The BBC has indeed cut the senior management pay bill by some 20%, and several senior figures have left - which may in fact have contributed to the BBC's difficulties over the last month. But Mr Entwistle's large pay-off is a reminder that the issue hasn't gone away.

As Mr Whittingdale put it: "A lot of people will be very surprised that somebody who was in the job for such a short period of time and then had to leave in these circumstances should be walking away with £450,000 of licence fee payers' money".

Chains of command

The second issue - the stepping aside of the BBC's director of news, Helen Boaden, and her deputy, Steve Mitchell - has also spread confusion, not least because the news was leaked prematurely.

That forced the BBC to issue a statement of clarification making it clear that the pair had had nothing to do with the flawed Newsnight programme, which wrongly implicated Lord McAlpine in allegations of child abuse.

What has happened is that Mr Davie, in his first move as the acting director general, has restored a single "chain of command" in the Corporation's news department while the issues over the two separate Newsnight investigations into child abuse are resolved.

He's asked the director and deputy director of news to step aside from their duties until the completion of the Pollard Inquiry into the first Newsnight row - which was about the shelving of an investigation into Jimmy Savile last December.

Helen Boaden The stepping aside of Boaden and her deputy has spread further confusion

Because they were going to give evidence to that inquiry, Boaden and Mitchell had already stepped back from the BBC's coverage of the Savile crisis. That meant they were not responsible for the second Newsnight broadcast 10 days ago, which wrongly implicated Lord McAlpine.

Mr Davie has decided that having two chains of command has caused confusion, so he has appointed new figures to lead the news division until the Pollard inquiry reports.

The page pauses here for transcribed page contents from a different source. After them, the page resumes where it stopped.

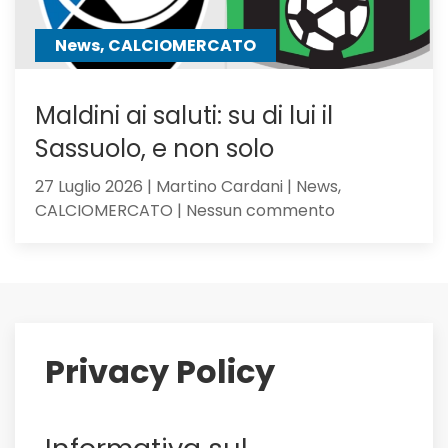
News, CALCIOMERCATO
Maldini ai saluti: su di lui il
Sassuolo, e non solo
27 Luglio 2026 | Martino Cardani | News,
su
CALCIOMERCATO | Nessun commento
Maldini
ai
saluti:
su
di
lui
Privacy Policy
il
Sassuolo,
e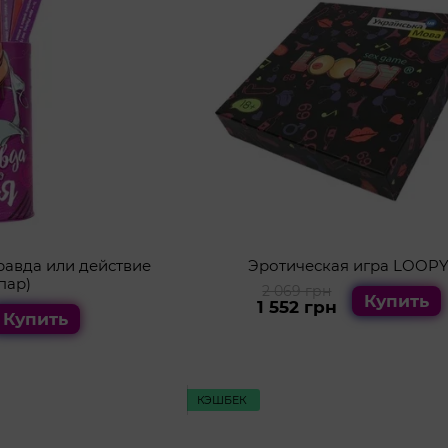
равда или действие
Эротическая игра LOOP
пар)
2 069 грн
Купить
1 552 грн
Купить
КЭШБЕК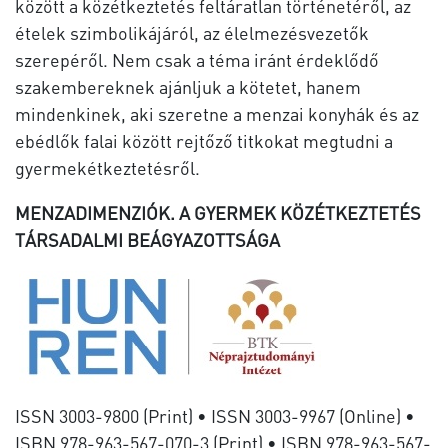
között a közétkeztetés feltáratlan történetéről, az
ételek szimbolikájáról, az élelmezésvezetők
szerepéről. Nem csak a téma iránt érdeklődő
szakembereknek ajánljuk a kötetet, hanem
mindenkinek, aki szeretne a menzai konyhák és az
ebédlők falai között rejtőző titkokat megtudni a
gyermekétkeztetésről.
MENZADIMENZIÓK. A GYERMEK KÖZÉTKEZTETÉS
TÁRSADALMI BEÁGYAZOTTSÁGA
ISSN 3003-9800 (Print) • ISSN 3003-9967 (Online) •
ISBN 978-963-567-070-3 (Print) • ISBN 978-963-567-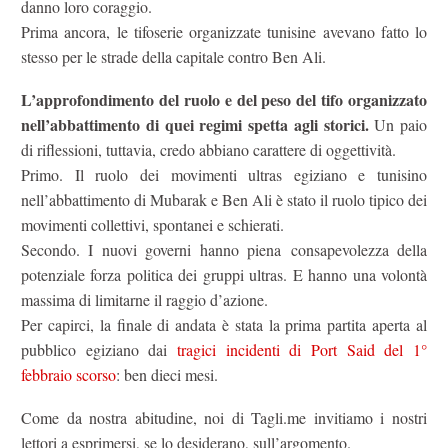
danno loro coraggio.
Prima ancora, le tifoserie organizzate tunisine avevano fatto lo
stesso per le strade della capitale contro Ben Ali.
L’approfondimento del ruolo e del peso del tifo organizzato
nell’abbattimento di quei regimi spetta agli storici.
Un paio
di riflessioni, tuttavia, credo abbiano carattere di oggettività.
Primo. Il ruolo dei movimenti ultras egiziano e tunisino
nell’abbattimento di Mubarak e Ben Ali è stato il ruolo tipico dei
movimenti collettivi, spontanei e schierati.
Secondo. I nuovi governi hanno piena consapevolezza della
potenziale forza politica dei gruppi ultras. E hanno una volontà
massima di limitarne il raggio d’azione.
Per capirci, la finale di andata è stata la prima partita aperta al
pubblico egiziano dai
tragici incidenti di Port Said del 1°
febbraio scorso
: ben dieci mesi.
Come da nostra abitudine, noi di Tagli.me invitiamo i nostri
lettori a esprimersi, se lo desiderano, sull’argomento.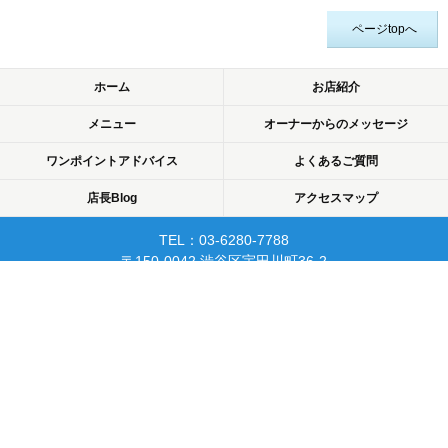
ページtopへ
ホーム
お店紹介
メニュー
オーナーからのメッセージ
ワンポイントアドバイス
よくあるご質問
店長Blog
アクセスマップ
TEL：03-6280-7788
〒150-0042 渋谷区宇田川町36-2
ノア渋谷903
当日予約可☆渋谷で開業10年☆
リピーターが多く安心して
通えるマッサージサロン♪
平日22時まで営業！
Copyright © 2015 渋谷でマッサージなら厚生労働省認可のあん摩・マッサージ・指
圧師の免許証取得の指圧・マッサージ一癒（ひとやすみ）. All rights reserved.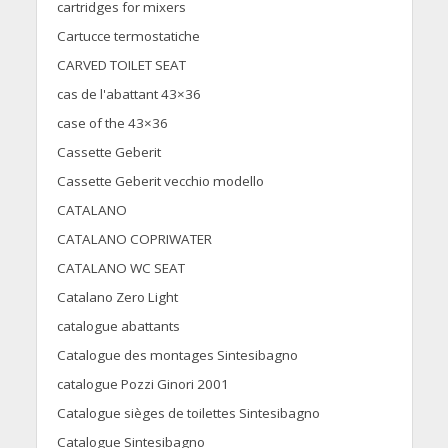
cartridges for mixers
Cartucce termostatiche
CARVED TOILET SEAT
cas de l'abattant 43×36
case of the 43×36
Cassette Geberit
Cassette Geberit vecchio modello
CATALANO
CATALANO COPRIWATER
CATALANO WC SEAT
Catalano Zero Light
catalogue abattants
Catalogue des montages Sintesibagno
catalogue Pozzi Ginori 2001
Catalogue sièges de toilettes Sintesibagno
Catalogue Sintesibagno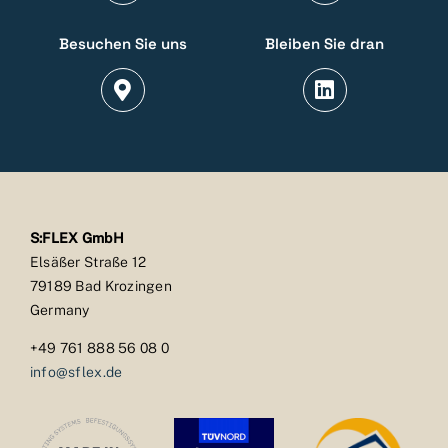
Besuchen Sie uns
Bleiben Sie dran
S:FLEX GmbH
Elsäßer Straße 12
79189 Bad Krozingen
Germany
+49 761 888 56 08 0
info@sflex.de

Meanwhile, Mr Davie has now received a report on how the second Newsnight broadcast came to be approved for transmission.

Some thought he might take swift action on that, to show that the leadership really has got a grip. Today he said he needed time to go through the findings and must also act fairly, because some staff may face disciplinary action.

That is understandable. But if he is to stem the current crisis he hasn't got very long.

Nor have Lord Patten and the BBC Trust as they start the search for a new director general, to restore trust in the Corporation and fundamentally restructure its management.

Update: 19:23

This evening Mr Davie has taken further action.

The BBC has published a summary of the MacQuarry Report, detailing how the Newsnight report came to be broadcast.

It says the failings of the programme were unacceptable - basic journalistic checks were not completed and it was not clear who had ultimate editorial responsibility for the report.

In response, as announced earlier in the day, the executive board has re-established a single editorial chain of command.

In addition, disciplinary proceedings are to begin immediately, though the BBC has not named any of those involved.

And a senior external figure with a proven record of overseeing journalism will be appointed as a non-executive of the BBC.